(Exercise brief): Update the data from its first line through the line containing "Forschungsinstitut CES. In", changing "Präsident" to "Direktor" and leaving everything else unchanged. Return only those lines.
[[ Data open ]]
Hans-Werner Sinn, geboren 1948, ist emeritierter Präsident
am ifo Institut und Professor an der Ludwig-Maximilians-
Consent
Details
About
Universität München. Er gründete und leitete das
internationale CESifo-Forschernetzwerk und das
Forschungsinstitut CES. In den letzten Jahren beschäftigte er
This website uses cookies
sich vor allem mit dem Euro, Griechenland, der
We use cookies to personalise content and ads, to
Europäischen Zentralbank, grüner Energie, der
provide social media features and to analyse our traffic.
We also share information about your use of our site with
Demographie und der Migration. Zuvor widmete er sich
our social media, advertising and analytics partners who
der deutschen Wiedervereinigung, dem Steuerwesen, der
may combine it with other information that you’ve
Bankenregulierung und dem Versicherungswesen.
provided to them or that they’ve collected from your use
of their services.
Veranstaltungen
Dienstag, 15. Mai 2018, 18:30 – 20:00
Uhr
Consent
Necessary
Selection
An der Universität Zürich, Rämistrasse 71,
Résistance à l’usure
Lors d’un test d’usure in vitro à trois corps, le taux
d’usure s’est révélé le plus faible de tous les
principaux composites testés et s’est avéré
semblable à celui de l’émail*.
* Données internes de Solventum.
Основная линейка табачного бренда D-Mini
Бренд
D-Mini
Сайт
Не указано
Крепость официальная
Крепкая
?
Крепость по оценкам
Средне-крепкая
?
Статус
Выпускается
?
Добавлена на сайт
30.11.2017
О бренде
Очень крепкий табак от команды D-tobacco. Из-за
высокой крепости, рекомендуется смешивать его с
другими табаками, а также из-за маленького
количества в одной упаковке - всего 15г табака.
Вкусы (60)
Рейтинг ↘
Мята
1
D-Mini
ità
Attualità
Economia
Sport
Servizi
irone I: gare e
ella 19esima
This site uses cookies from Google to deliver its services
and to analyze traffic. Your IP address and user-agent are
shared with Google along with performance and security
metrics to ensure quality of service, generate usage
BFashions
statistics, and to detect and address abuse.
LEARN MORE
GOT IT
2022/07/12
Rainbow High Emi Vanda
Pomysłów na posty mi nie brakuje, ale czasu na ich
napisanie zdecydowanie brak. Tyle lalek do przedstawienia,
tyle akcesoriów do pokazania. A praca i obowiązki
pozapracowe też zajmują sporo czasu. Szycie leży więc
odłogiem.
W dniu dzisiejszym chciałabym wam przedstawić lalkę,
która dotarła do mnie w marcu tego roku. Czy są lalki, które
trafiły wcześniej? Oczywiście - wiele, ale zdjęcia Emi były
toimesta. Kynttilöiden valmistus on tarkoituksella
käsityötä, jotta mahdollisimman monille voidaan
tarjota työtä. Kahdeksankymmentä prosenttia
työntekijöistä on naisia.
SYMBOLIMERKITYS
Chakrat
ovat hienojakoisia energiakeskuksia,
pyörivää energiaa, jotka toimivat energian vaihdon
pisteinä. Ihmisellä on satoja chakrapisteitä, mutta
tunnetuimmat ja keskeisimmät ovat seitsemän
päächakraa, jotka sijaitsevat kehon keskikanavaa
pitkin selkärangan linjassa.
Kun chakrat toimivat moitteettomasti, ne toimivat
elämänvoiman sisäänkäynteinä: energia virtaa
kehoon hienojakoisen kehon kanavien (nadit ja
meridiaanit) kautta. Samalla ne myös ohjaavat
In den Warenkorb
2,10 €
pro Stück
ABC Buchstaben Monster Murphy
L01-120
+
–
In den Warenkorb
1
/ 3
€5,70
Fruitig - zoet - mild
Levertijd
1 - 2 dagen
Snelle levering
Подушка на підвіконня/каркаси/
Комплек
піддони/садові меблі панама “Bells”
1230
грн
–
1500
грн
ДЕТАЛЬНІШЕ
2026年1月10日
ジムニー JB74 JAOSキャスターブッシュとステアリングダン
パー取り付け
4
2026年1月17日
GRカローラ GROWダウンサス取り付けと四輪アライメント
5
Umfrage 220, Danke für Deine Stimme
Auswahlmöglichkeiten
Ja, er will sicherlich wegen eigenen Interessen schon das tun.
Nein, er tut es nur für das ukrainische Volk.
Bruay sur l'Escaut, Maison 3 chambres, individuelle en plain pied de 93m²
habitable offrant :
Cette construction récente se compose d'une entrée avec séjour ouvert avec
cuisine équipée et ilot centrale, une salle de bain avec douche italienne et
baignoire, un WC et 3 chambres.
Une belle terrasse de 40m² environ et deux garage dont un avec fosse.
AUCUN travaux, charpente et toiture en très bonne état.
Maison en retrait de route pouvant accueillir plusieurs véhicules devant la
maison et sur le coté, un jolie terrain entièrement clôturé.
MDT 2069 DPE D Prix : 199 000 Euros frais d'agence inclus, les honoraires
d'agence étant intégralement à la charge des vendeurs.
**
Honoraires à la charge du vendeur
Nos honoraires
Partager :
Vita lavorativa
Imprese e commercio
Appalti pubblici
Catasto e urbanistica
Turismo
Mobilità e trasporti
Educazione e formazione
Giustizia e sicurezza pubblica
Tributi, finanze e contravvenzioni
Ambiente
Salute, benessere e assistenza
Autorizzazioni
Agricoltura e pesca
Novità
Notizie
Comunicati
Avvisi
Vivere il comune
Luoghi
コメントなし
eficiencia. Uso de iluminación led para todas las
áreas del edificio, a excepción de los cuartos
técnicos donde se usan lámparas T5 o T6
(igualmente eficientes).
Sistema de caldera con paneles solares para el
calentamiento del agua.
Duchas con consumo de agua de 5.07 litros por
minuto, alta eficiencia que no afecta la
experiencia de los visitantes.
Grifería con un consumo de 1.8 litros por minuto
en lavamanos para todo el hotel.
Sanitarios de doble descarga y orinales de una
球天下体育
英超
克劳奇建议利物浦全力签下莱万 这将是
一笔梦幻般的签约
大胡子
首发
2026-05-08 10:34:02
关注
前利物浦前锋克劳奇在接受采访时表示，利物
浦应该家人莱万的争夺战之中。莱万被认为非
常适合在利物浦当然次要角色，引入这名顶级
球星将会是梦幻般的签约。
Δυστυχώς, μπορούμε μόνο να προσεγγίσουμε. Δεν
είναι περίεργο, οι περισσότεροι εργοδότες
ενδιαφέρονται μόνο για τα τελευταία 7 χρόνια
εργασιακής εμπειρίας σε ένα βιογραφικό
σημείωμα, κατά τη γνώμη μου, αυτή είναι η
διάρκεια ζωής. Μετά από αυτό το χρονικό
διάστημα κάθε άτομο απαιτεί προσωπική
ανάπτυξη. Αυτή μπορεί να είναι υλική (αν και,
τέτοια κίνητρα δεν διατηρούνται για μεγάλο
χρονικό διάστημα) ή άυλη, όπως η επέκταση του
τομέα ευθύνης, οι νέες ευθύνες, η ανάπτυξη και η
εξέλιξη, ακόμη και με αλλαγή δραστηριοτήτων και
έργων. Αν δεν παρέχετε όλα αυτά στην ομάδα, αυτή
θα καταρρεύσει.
[[ Data closed ]]
(Exercise output):
Hans-Werner Sinn, geboren 1948, ist emeritierter Direktor
am ifo Institut und Professor an der Ludwig-Maximilians-
Consent
Details
About
Universität München. Er gründete und leitete das
internationale CESifo-Forschernetzwerk und das
Forschungsinstitut CES. In den letzten Jahren beschäftigte er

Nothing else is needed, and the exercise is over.